-- EXERCISE MATERIAL follows --

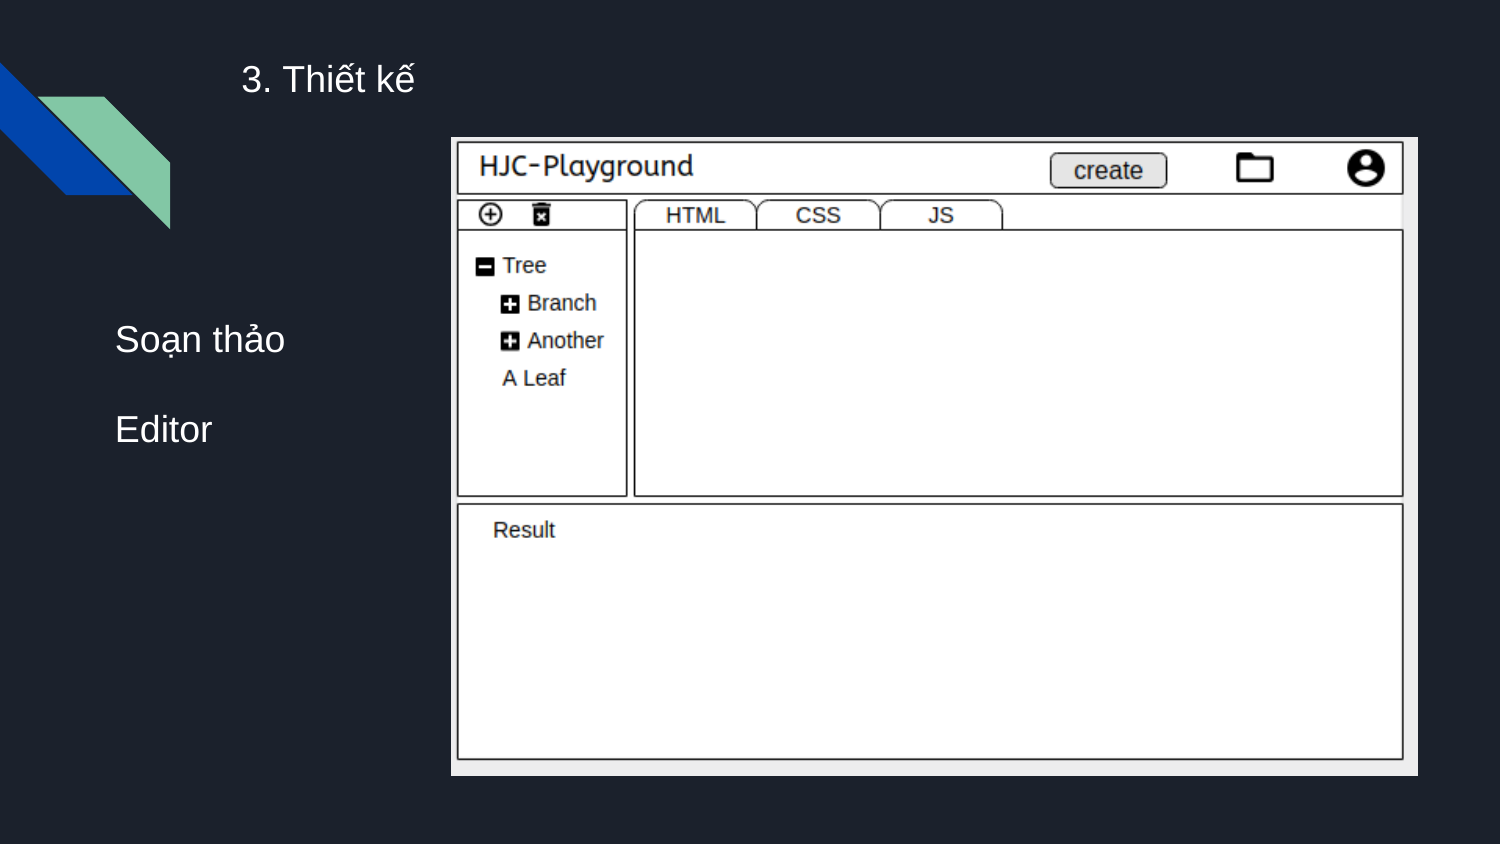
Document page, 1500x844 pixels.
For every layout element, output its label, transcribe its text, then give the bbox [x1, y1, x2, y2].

text_box 3. Thiết kế [226, 39, 1290, 138]
picture [451, 137, 1418, 776]
text_box Soạn thảo Editor [100, 300, 376, 433]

-- EXERCISE MATERIAL concluded --

== TASK DIRECTIONS ==
Copy the data exactly. Pictures do not belong in the copy.

== SOLUTION FOR THIS PROBLEM ==
Document page, 1500x844 pixels.
For every layout element, output its label, transcribe its text, then give the bbox [x1, y1, x2, y2].

text_box 3. Thiết kế [226, 39, 1290, 138]
picture [451, 137, 1418, 776]
text_box Soạn thảo Editor [100, 300, 376, 433]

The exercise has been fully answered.